Kids in a Houston area school were asked to recite a poem about Barack Obama for Black History month. A parent then complained and school officials pulled the poem from activities.
The students weren’t required to participate according to a letter sent to parents.
Joseph Beaver, a parent of one of the students said “You’re not learning anything from it,” he says. “I can’t sit there and say in 20 years I’m going to need to know his favorite baseball team was this. That’s just useless information.”
However, Sylvester Brown at Houston’s Black Heritage Society thinks parents are taking it out of context.
“Is the teacher using it to express her views?” asks Brown. “I don’t think you can look at it from that side unless you’re specifically looking for something to complain about.”

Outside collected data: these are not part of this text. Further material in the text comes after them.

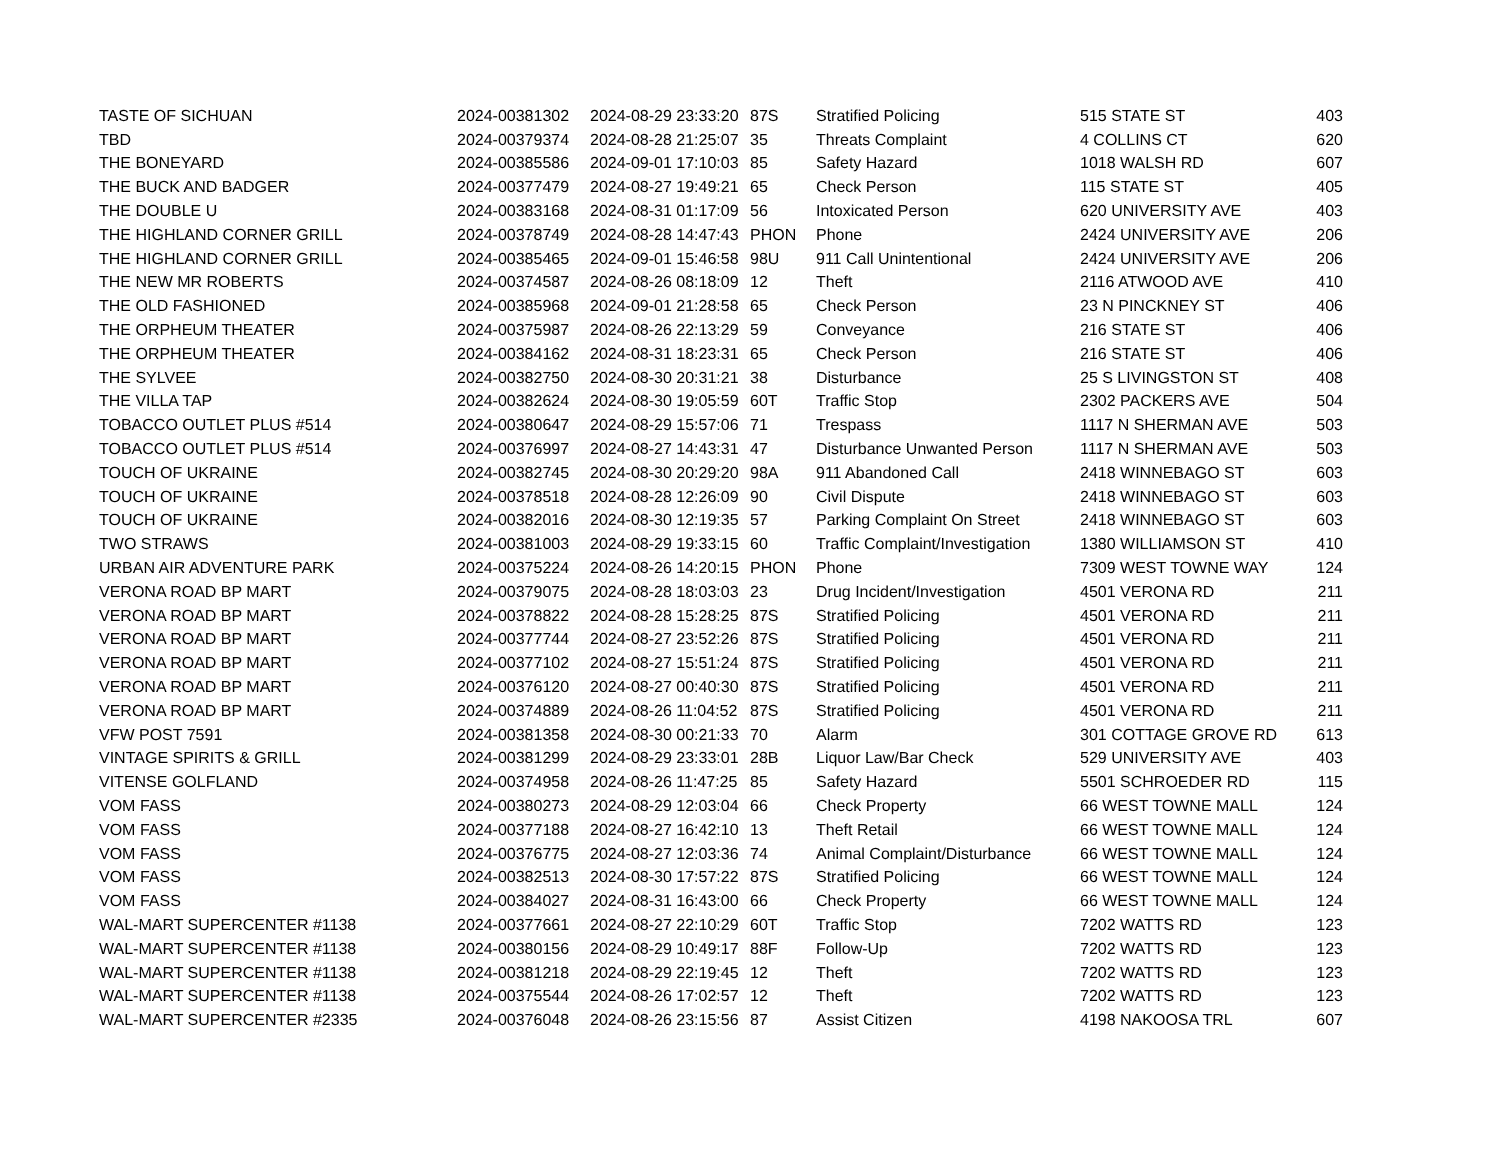| TASTE OF SICHUAN | 2024-00381302 | 2024-08-29 23:33:20 | 87S | Stratified Policing | 515 STATE ST | 403 |
| TBD | 2024-00379374 | 2024-08-28 21:25:07 | 35 | Threats Complaint | 4 COLLINS CT | 620 |
| THE BONEYARD | 2024-00385586 | 2024-09-01 17:10:03 | 85 | Safety Hazard | 1018 WALSH RD | 607 |
| THE BUCK AND BADGER | 2024-00377479 | 2024-08-27 19:49:21 | 65 | Check Person | 115 STATE ST | 405 |
| THE DOUBLE U | 2024-00383168 | 2024-08-31 01:17:09 | 56 | Intoxicated Person | 620 UNIVERSITY AVE | 403 |
| THE HIGHLAND CORNER GRILL | 2024-00378749 | 2024-08-28 14:47:43 | PHON | Phone | 2424 UNIVERSITY AVE | 206 |
| THE HIGHLAND CORNER GRILL | 2024-00385465 | 2024-09-01 15:46:58 | 98U | 911 Call Unintentional | 2424 UNIVERSITY AVE | 206 |
| THE NEW MR ROBERTS | 2024-00374587 | 2024-08-26 08:18:09 | 12 | Theft | 2116 ATWOOD AVE | 410 |
| THE OLD FASHIONED | 2024-00385968 | 2024-09-01 21:28:58 | 65 | Check Person | 23 N PINCKNEY ST | 406 |
| THE ORPHEUM THEATER | 2024-00375987 | 2024-08-26 22:13:29 | 59 | Conveyance | 216 STATE ST | 406 |
| THE ORPHEUM THEATER | 2024-00384162 | 2024-08-31 18:23:31 | 65 | Check Person | 216 STATE ST | 406 |
| THE SYLVEE | 2024-00382750 | 2024-08-30 20:31:21 | 38 | Disturbance | 25 S LIVINGSTON ST | 408 |
| THE VILLA TAP | 2024-00382624 | 2024-08-30 19:05:59 | 60T | Traffic Stop | 2302 PACKERS AVE | 504 |
| TOBACCO OUTLET PLUS #514 | 2024-00380647 | 2024-08-29 15:57:06 | 71 | Trespass | 1117 N SHERMAN AVE | 503 |
| TOBACCO OUTLET PLUS #514 | 2024-00376997 | 2024-08-27 14:43:31 | 47 | Disturbance Unwanted Person | 1117 N SHERMAN AVE | 503 |
| TOUCH OF UKRAINE | 2024-00382745 | 2024-08-30 20:29:20 | 98A | 911 Abandoned Call | 2418 WINNEBAGO ST | 603 |
| TOUCH OF UKRAINE | 2024-00378518 | 2024-08-28 12:26:09 | 90 | Civil Dispute | 2418 WINNEBAGO ST | 603 |
| TOUCH OF UKRAINE | 2024-00382016 | 2024-08-30 12:19:35 | 57 | Parking Complaint On Street | 2418 WINNEBAGO ST | 603 |
| TWO STRAWS | 2024-00381003 | 2024-08-29 19:33:15 | 60 | Traffic Complaint/Investigation | 1380 WILLIAMSON ST | 410 |
| URBAN AIR ADVENTURE PARK | 2024-00375224 | 2024-08-26 14:20:15 | PHON | Phone | 7309 WEST TOWNE WAY | 124 |
| VERONA ROAD BP MART | 2024-00379075 | 2024-08-28 18:03:03 | 23 | Drug Incident/Investigation | 4501 VERONA RD | 211 |
| VERONA ROAD BP MART | 2024-00378822 | 2024-08-28 15:28:25 | 87S | Stratified Policing | 4501 VERONA RD | 211 |
| VERONA ROAD BP MART | 2024-00377744 | 2024-08-27 23:52:26 | 87S | Stratified Policing | 4501 VERONA RD | 211 |
| VERONA ROAD BP MART | 2024-00377102 | 2024-08-27 15:51:24 | 87S | Stratified Policing | 4501 VERONA RD | 211 |
| VERONA ROAD BP MART | 2024-00376120 | 2024-08-27 00:40:30 | 87S | Stratified Policing | 4501 VERONA RD | 211 |
| VERONA ROAD BP MART | 2024-00374889 | 2024-08-26 11:04:52 | 87S | Stratified Policing | 4501 VERONA RD | 211 |
| VFW POST 7591 | 2024-00381358 | 2024-08-30 00:21:33 | 70 | Alarm | 301 COTTAGE GROVE RD | 613 |
| VINTAGE SPIRITS & GRILL | 2024-00381299 | 2024-08-29 23:33:01 | 28B | Liquor Law/Bar Check | 529 UNIVERSITY AVE | 403 |
| VITENSE GOLFLAND | 2024-00374958 | 2024-08-26 11:47:25 | 85 | Safety Hazard | 5501 SCHROEDER RD | 115 |
| VOM FASS | 2024-00380273 | 2024-08-29 12:03:04 | 66 | Check Property | 66 WEST TOWNE MALL | 124 |
| VOM FASS | 2024-00377188 | 2024-08-27 16:42:10 | 13 | Theft Retail | 66 WEST TOWNE MALL | 124 |
| VOM FASS | 2024-00376775 | 2024-08-27 12:03:36 | 74 | Animal Complaint/Disturbance | 66 WEST TOWNE MALL | 124 |
| VOM FASS | 2024-00382513 | 2024-08-30 17:57:22 | 87S | Stratified Policing | 66 WEST TOWNE MALL | 124 |
| VOM FASS | 2024-00384027 | 2024-08-31 16:43:00 | 66 | Check Property | 66 WEST TOWNE MALL | 124 |
| WAL-MART SUPERCENTER #1138 | 2024-00377661 | 2024-08-27 22:10:29 | 60T | Traffic Stop | 7202 WATTS RD | 123 |
| WAL-MART SUPERCENTER #1138 | 2024-00380156 | 2024-08-29 10:49:17 | 88F | Follow-Up | 7202 WATTS RD | 123 |
| WAL-MART SUPERCENTER #1138 | 2024-00381218 | 2024-08-29 22:19:45 | 12 | Theft | 7202 WATTS RD | 123 |
| WAL-MART SUPERCENTER #1138 | 2024-00375544 | 2024-08-26 17:02:57 | 12 | Theft | 7202 WATTS RD | 123 |
| WAL-MART SUPERCENTER #2335 | 2024-00376048 | 2024-08-26 23:15:56 | 87 | Assist Citizen | 4198 NAKOOSA TRL | 607 |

Sylvester also asks, “If they just sung a song about George Washington in class, would they say the same thing that’s political?” he asks. “I mean, where’s the contrast?”
Beaver still disagrees.
“The ‘cherry tree,’ that teaches morals about trying to tell the truth,” he says. “This poem didn’t teach anything. As a public school system you need to educate people, not teach them little chants and stuff.”

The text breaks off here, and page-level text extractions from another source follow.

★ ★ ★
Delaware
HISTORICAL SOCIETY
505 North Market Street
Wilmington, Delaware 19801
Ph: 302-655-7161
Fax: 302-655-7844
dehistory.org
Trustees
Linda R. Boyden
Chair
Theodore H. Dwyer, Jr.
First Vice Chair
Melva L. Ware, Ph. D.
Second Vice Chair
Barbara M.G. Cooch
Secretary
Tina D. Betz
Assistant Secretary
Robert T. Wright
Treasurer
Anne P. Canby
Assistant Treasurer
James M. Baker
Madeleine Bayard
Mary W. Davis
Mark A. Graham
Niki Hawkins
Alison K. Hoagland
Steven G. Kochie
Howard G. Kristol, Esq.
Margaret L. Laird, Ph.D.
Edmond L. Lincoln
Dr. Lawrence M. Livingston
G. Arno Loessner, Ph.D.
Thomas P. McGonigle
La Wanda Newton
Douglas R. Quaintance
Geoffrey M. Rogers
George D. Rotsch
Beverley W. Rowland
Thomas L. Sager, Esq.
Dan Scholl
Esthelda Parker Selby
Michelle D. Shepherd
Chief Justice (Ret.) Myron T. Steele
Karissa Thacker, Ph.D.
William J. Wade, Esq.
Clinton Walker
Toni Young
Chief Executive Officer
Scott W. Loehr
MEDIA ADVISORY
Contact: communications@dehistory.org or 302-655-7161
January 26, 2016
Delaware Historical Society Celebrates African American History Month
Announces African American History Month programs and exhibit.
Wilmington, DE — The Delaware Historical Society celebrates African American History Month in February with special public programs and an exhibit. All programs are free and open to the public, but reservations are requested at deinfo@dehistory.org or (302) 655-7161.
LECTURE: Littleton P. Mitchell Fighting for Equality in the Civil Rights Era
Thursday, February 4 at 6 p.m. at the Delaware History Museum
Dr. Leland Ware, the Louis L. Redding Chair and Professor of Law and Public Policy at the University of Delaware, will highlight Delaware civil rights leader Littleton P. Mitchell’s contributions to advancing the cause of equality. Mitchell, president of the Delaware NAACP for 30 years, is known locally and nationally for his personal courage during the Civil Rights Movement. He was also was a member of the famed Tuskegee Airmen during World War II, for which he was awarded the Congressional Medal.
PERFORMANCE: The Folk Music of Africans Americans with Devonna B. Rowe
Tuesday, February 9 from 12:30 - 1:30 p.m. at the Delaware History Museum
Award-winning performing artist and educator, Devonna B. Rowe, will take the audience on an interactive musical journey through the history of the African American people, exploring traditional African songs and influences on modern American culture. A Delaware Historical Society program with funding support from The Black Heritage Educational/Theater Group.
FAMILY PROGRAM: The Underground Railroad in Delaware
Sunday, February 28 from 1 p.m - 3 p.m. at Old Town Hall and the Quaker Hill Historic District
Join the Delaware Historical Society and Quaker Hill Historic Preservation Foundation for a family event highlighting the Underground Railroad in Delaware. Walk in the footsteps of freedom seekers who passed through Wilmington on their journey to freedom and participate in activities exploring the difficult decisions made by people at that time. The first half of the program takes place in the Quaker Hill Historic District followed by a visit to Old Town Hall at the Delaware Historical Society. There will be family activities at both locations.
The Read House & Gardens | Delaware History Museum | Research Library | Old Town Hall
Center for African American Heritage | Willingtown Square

Gayle Fallon, president of Houston’s teachers union says Beaver was in the right to complain.
“Just like you couldn’t put something out advocating a specific religion, you can’t with politics either,” she says.
“If the poem is overtly partisan political which it sounds like, they have a problem,” he says. “If it was just saying we’re having a black history program, it probably would not be a problem.”

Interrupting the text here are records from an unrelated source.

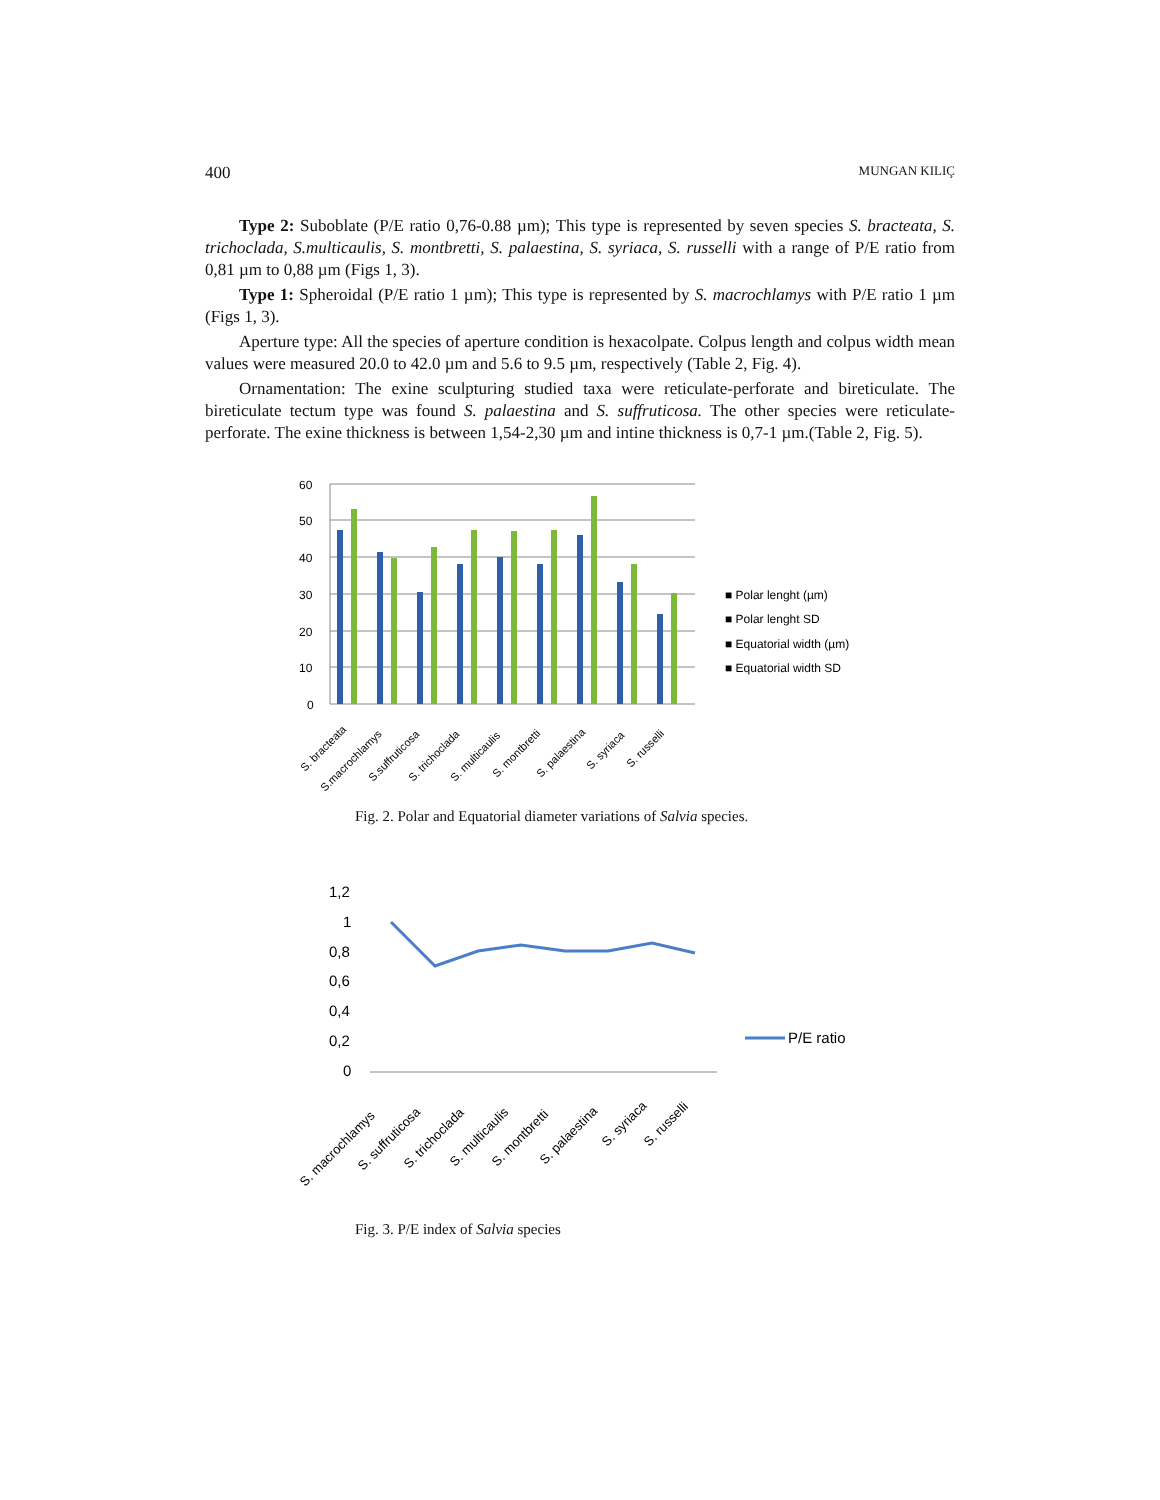400 MUNGAN KILIÇ
Type 2: Suboblate (P/E ratio 0,76-0.88 µm); This type is represented by seven species S. bracteata, S. trichoclada, S.multicaulis, S. montbretti, S. palaestina, S. syriaca, S. russelli with a range of P/E ratio from 0,81 µm to 0,88 µm (Figs 1, 3).
Type 1: Spheroidal (P/E ratio 1 µm); This type is represented by S. macrochlamys with P/E ratio 1 µm (Figs 1, 3).
Aperture type: All the species of aperture condition is hexacolpate. Colpus length and colpus width mean values were measured 20.0 to 42.0 µm and 5.6 to 9.5 µm, respectively (Table 2, Fig. 4).
Ornamentation: The exine sculpturing studied taxa were reticulate-perforate and bireticulate. The bireticulate tectum type was found S. palaestina and S. suffruticosa. The other species were reticulate-perforate. The exine thickness is between 1,54-2,30 µm and intine thickness is 0,7-1 µm.(Table 2, Fig. 5).
60
50
40
30
20
10
0
■ Polar lenght (µm)
■ Polar lenght SD
■ Equatorial width (µm)
■ Equatorial width SD
S. bracteata
S.macrochlamys
S.suffruticosa
S. trichoclada
S. multicaulis
S. montbretti
S. palaestina
S. syriaca
S. russelli
Fig. 2. Polar and Equatorial diameter variations of Salvia species.
1,2
1
0,8
0,6
0,4
0,2
0
P/E ratio
S. macrochlamys
S. suffruticosa
S. trichoclada
S. multicaulis
S. montbretti
S. palaestina
S. syriaca
S. russelli
Fig. 3. P/E index of Salvia species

School officials said the poem was mailed with a letter about the activity to parents of the children. However, the principal of the school didn’t authorize the letter before it was sent to parents.
Assistant Superintendent Kelli Durham issued a statement to a local news station saying:
“There has been a misunderstanding circulating about kindergarten teachers requiring students to recite a chant at Tipps. This resulted when a teacher inadvertently attached a note, intended for other teachers, to a parent communication that was sent home. A teacher reading the note would understand the inference: only kindergarten students whose parents wanted them to participate were “required” to learn a chant.
However, the chant selected by the kindergarten team of teachers was sent home prior to receiving principal approval. Seeking approval is a school practice for school programs and events. After the principal reviewed the poem, along with the selections that would be performed by students at other grade levels, she selected another activity recognizing President Obama –kindergarten’s historical figure to recognize.
Last week, the count for participants was less than 150 students compared to school wide enrollment of more than 1,000 students, and of those 25 were kindergarten students.”